Extracted data entries
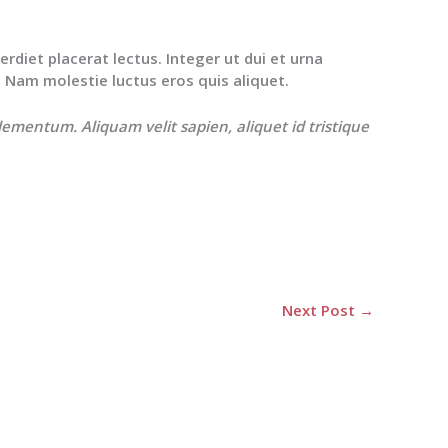
rdiet placerat lectus. Integer ut dui et urna
. Nam molestie luctus eros quis aliquet.
mentum. Aliquam velit sapien, aliquet id tristique
Next Post
→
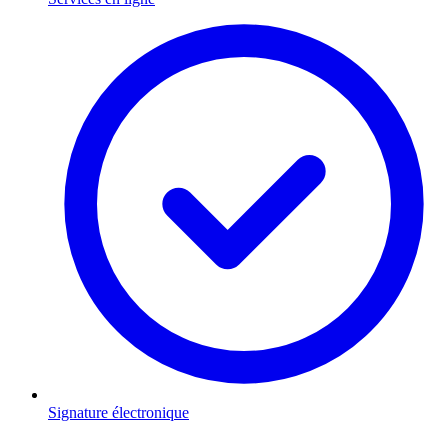
Signature électronique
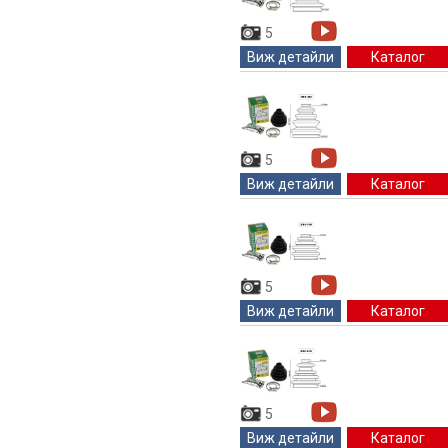
5
Виж детайли
Каталог
5
Виж детайли
Каталог
5
Виж детайли
Каталог
5
Виж детайли
Каталог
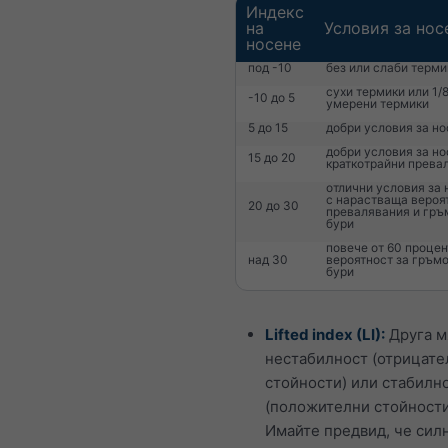
Индекс
на
Условия за нос
носене
под -10
без или слаби терми
сухи термики или 1/
-10 до 5
умерени термики
5 до 15
добри условия за н
добри условия за но
15 до 20
краткотрайни прева
отлични условия за 
с нарастваща вероя
20 до 30
превалявания и гръ
бури
повече от 60 процен
над 30
вероятност за гръм
бури
Lifted index (LI):
Друга м
нестабилност (отрицате
стойности) или стабилн
(положителни стойности
Имайте предвид, че сил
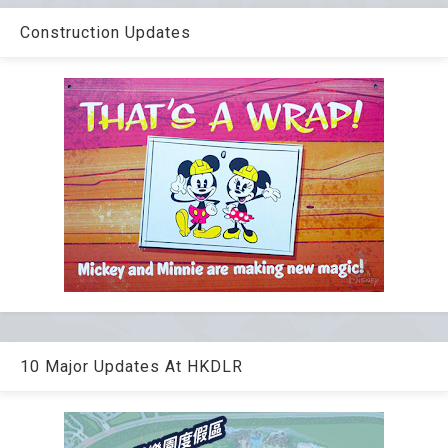
Construction Updates
10 Major Updates At HKDLR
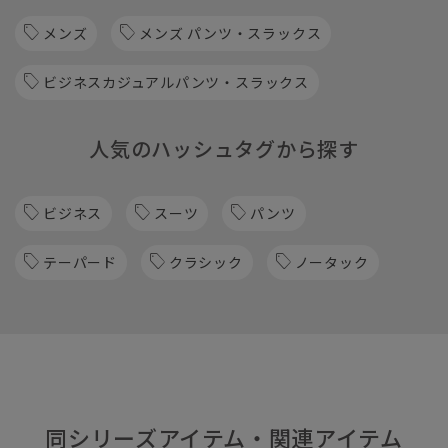
メンズ
メンズ パンツ・スラックス
ビジネスカジュアルパンツ・スラックス
人気のハッシュタグから探す
ビジネス
スーツ
パンツ
テーパード
クラシック
ノータック
同シリーズアイテム・関連アイテム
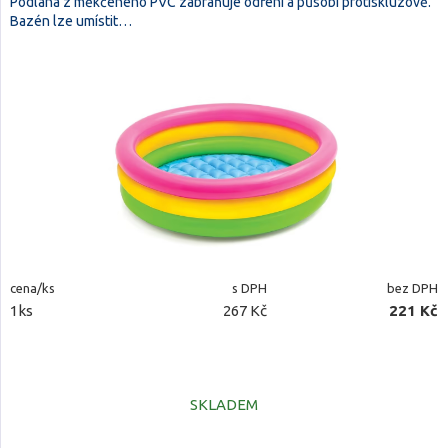
Podlaha z měkčeného PVC zabraňuje odření a působí protiskluzově.
Bazén lze umístit…
cena/ks
s DPH
bez DPH
1ks
267 Kč
221 Kč
SKLADEM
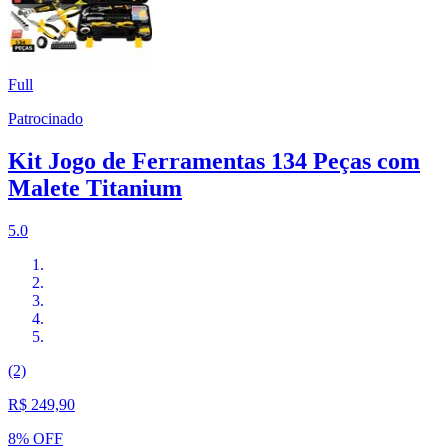
Full
Patrocinado
Kit Jogo de Ferramentas 134 Peças com
Malete Titanium
5.0
(2)
R$ 249,90
8% OFF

▸ TO DO
Search the entries for the word "добри" and pick out every line that holds it.

▸ COMPLETED EXERCISE
добри условия за н
добри условия за но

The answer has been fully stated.